▶ _ASSIGNMENT_:
Please answer these questions on the magnetic field question:
(a) Which option does the solution give as correct?
(b) What does $n$ stand for in the solution?
(c) How is the area of the coil written in terms of $a$?

▶ _READING TEXT_:
Question

The magnitude of the magnetic induction at a point on the axis at a large distance $(r)$ from the centre of a circular coil of $'n'$ turns and area $'A'$ carrying current $(l)$ is given by

• A. $B_{axis} = \frac{\mu_{0}}{4\pi}\cdot\frac{nA}{lr^{3}}$
• B. $B_{axis} = \frac{\mu_{0}}{4\pi}\cdot\frac{2nlA}{r^{3}}$
• C. $B_{axis} = \frac{\mu_{0}}{4\pi}\cdot\frac{2nl}{Ar^{3}}$
• D. $B_{axis} = \frac{\mu_{0}}{4\pi}\cdot\frac{nlA}{r^{3}}$

Answer 1

Answer: (B)

As we know that the magnetic field on the axis of a circular current carrying loop,
$B=\frac{\mu_{0} n I a^{2}}{2\left(r^{2}+a^{2}\right)^{3 / 2}}$...(i)
where, $I=$ current through the coil,
$a=$ radius of $a$ circular loop,
$r=$ distance of point from the centre along the axis
and $n=$ number of turns in the coil.
Area of the coil, $A=\pi a^{2}$
$\Rightarrow a^{2}=\frac{A}{\pi}$...(ii)
and it $r > >a$ then, $\left(r^{2}+a^{2}\right)^{3 / 2} \approx r^{3}$...(iii)
From Eqs. (i), (ii) and (iii), we get
$B =\left(\frac{\mu_{0} n I}{2 r^{3}}\right) \frac{A}{\pi} \times \frac{2}{2}$
$\Rightarrow B =\frac{2 \mu_{0} n I A}{4 \pi r^{3}}$
So, option (b) is correct.

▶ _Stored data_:
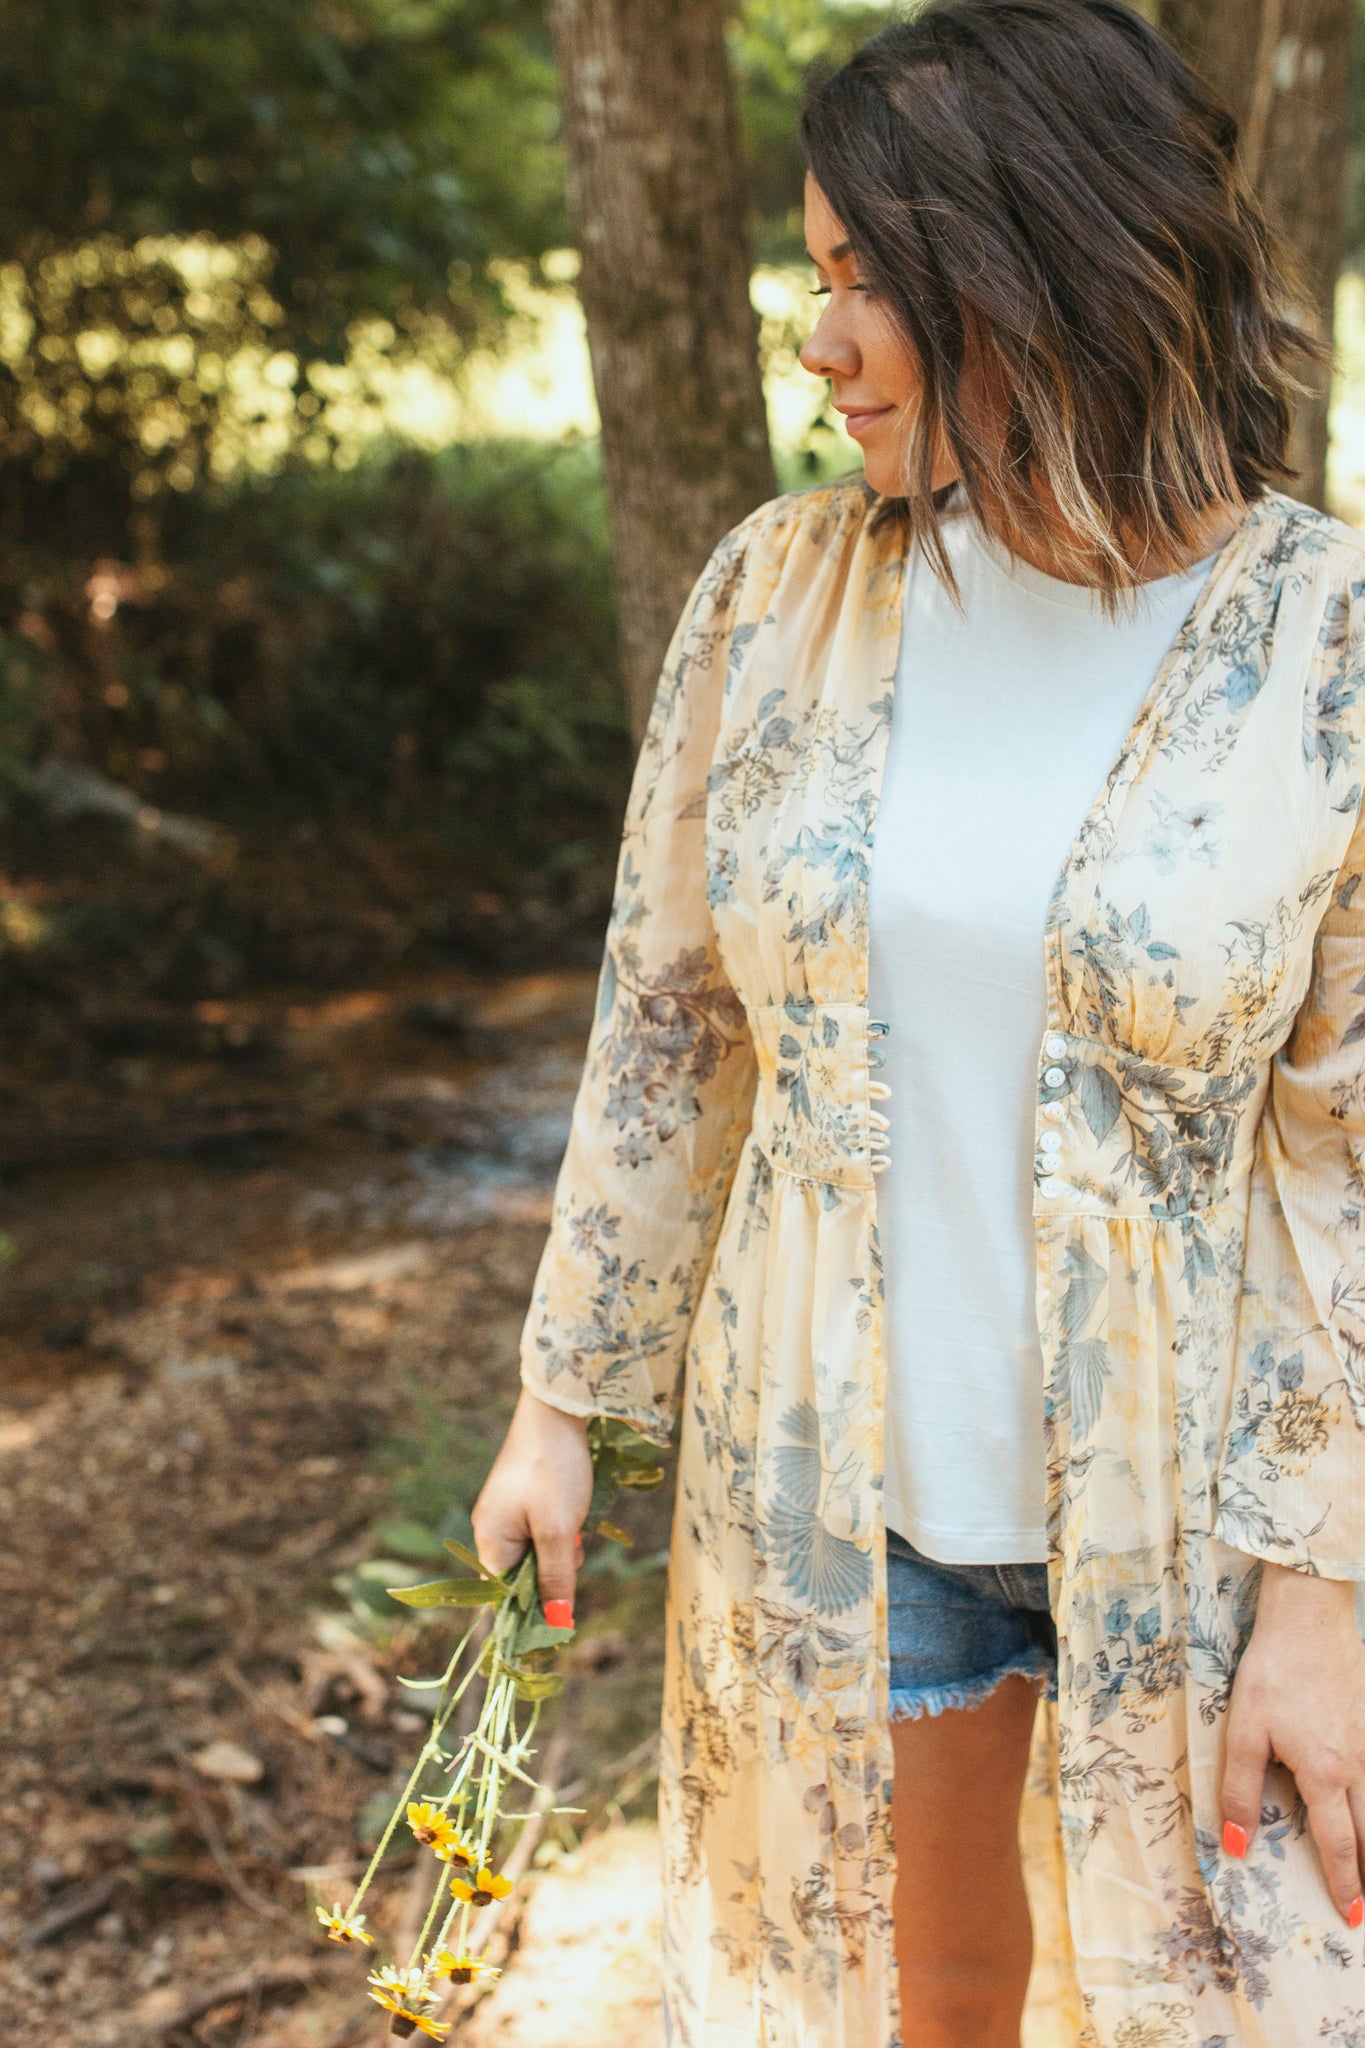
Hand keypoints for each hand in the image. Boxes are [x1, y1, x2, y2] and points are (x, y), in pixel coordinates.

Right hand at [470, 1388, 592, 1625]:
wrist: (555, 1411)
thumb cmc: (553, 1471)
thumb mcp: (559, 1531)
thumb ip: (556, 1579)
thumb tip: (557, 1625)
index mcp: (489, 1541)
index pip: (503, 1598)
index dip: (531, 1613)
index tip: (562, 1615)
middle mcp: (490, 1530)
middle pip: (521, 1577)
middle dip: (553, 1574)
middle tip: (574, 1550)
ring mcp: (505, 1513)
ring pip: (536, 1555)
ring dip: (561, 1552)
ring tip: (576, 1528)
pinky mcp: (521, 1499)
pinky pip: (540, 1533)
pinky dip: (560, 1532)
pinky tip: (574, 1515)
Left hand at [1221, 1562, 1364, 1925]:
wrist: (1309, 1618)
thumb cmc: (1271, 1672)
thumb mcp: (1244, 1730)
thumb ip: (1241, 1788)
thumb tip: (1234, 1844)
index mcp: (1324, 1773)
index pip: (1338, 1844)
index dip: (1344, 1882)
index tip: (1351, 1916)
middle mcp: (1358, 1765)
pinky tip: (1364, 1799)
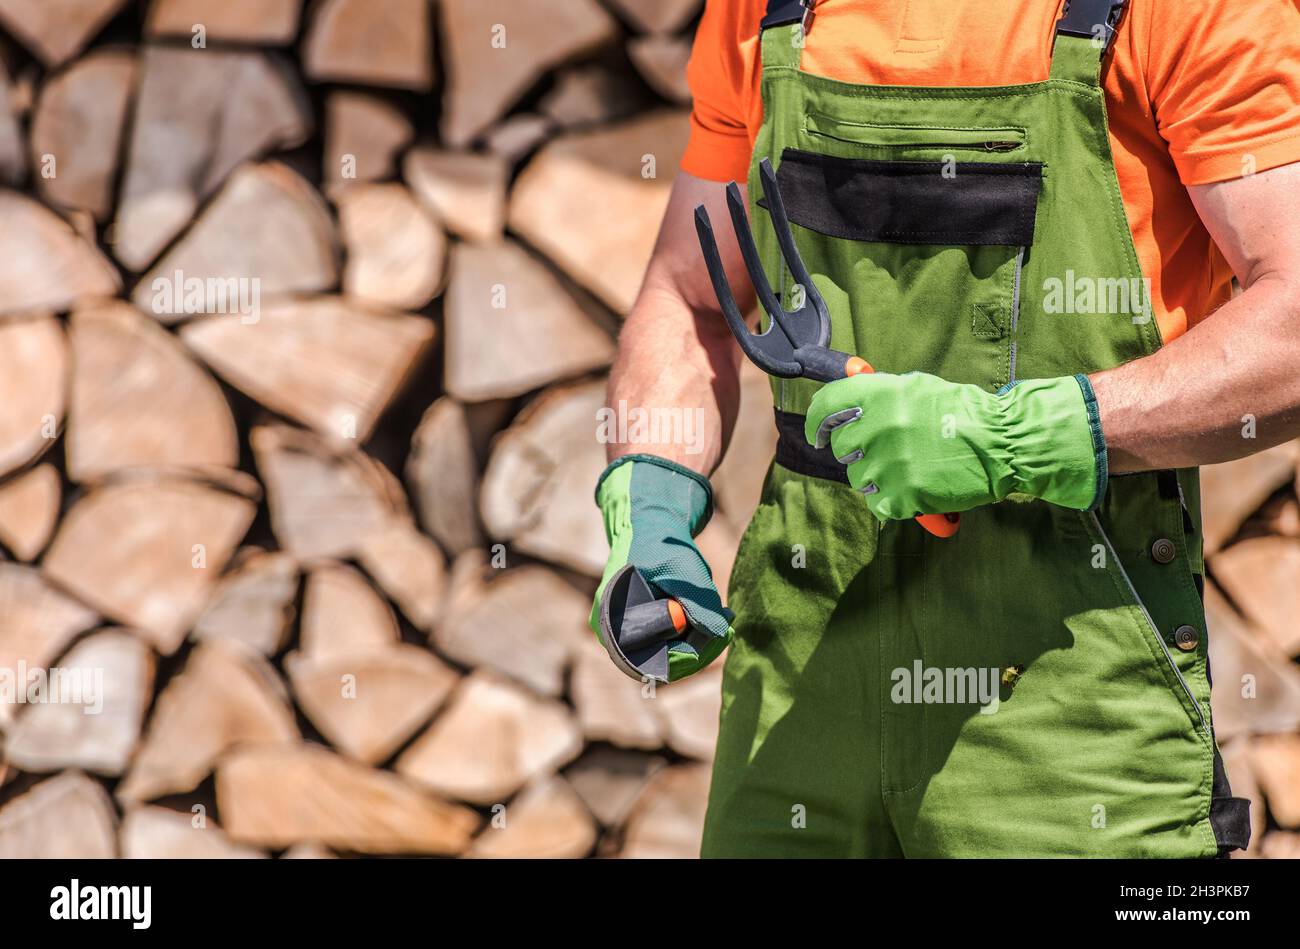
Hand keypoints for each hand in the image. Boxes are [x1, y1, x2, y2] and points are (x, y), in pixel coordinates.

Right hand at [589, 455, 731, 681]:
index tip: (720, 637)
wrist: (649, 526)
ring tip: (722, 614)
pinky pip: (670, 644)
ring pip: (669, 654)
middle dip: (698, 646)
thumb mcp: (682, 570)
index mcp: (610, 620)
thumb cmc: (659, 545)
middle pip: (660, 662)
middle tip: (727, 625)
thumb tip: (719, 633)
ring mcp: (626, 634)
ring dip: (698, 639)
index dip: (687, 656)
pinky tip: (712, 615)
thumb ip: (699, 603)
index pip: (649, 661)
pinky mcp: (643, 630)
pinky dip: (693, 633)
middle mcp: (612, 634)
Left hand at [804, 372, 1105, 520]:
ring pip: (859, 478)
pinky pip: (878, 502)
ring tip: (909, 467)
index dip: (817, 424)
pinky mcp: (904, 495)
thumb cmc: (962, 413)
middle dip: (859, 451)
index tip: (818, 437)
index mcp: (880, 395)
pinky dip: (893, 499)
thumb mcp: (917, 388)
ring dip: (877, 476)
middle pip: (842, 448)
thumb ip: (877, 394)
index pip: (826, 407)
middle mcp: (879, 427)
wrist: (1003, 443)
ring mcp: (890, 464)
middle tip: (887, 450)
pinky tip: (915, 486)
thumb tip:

▶ _YOUR RESPONSE_:
(a) Option (B)
(b) The number of turns in the coil
(c) $A=\pi a^{2}$